Supplied material:

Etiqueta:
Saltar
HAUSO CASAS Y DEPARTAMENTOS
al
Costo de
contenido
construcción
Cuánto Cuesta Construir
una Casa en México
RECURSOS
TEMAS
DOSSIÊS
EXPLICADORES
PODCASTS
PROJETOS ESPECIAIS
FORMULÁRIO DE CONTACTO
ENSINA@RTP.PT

...

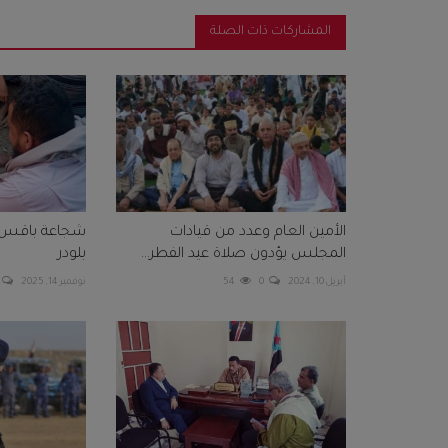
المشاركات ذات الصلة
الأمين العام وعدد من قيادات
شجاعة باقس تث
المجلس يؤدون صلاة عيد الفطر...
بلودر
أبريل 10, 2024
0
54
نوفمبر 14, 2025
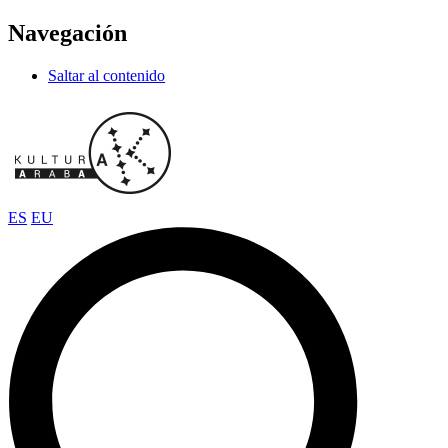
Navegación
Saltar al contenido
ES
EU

...

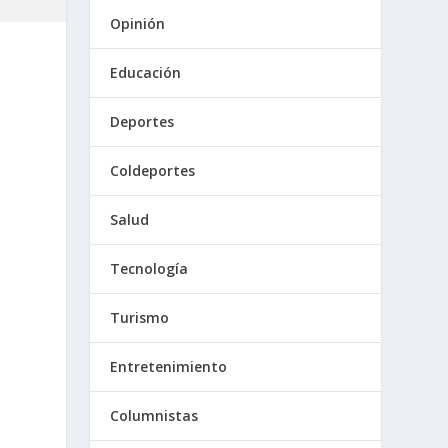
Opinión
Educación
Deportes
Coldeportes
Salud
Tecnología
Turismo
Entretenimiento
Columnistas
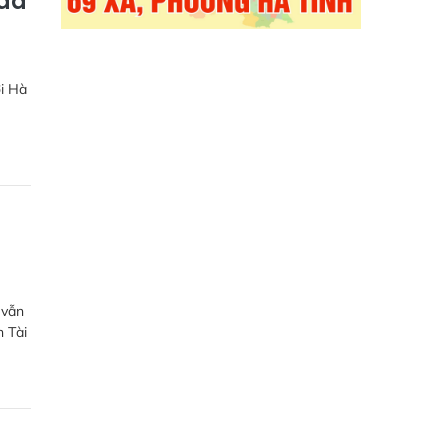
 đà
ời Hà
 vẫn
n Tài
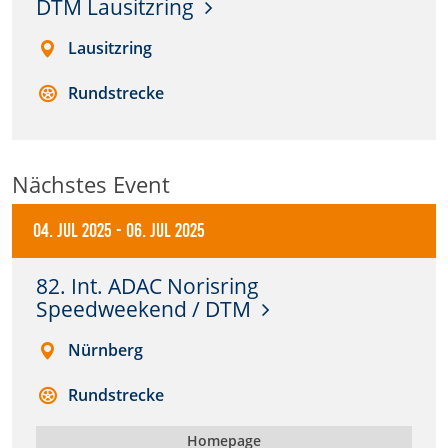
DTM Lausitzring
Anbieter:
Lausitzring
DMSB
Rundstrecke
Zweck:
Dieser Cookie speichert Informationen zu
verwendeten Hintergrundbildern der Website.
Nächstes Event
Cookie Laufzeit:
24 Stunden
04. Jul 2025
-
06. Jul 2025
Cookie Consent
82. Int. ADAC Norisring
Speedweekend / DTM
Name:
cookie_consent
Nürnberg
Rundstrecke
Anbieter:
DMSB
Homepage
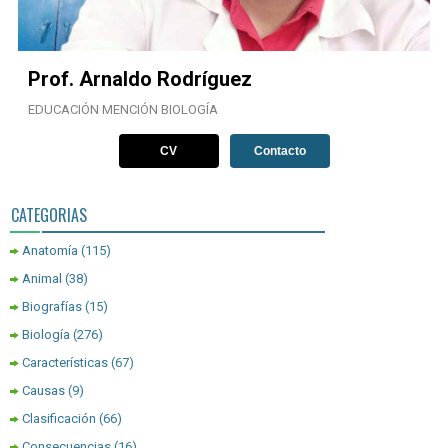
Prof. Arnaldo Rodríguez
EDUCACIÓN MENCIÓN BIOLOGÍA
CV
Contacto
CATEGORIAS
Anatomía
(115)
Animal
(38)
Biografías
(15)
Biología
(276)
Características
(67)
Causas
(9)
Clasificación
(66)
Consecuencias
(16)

Problem statement: Between and including the line with "cookie_consent" and the line with "Consecuencias", repeat every line exactly as it appears above, with pictures left out.

Your response:
cookie_consent
Nürnberg
Rundstrecke
Anbieter:
DMSB
Homepage
Prof. Arnaldo Rodríguez
EDUCACIÓN MENCIÓN BIOLOGÍA
CV
Contacto
CATEGORIAS
Anatomía
(115)
Animal
(38)
Biografías
(15)
Biología
(276)
Características
(67)
Causas
(9)
Clasificación
(66)
Consecuencias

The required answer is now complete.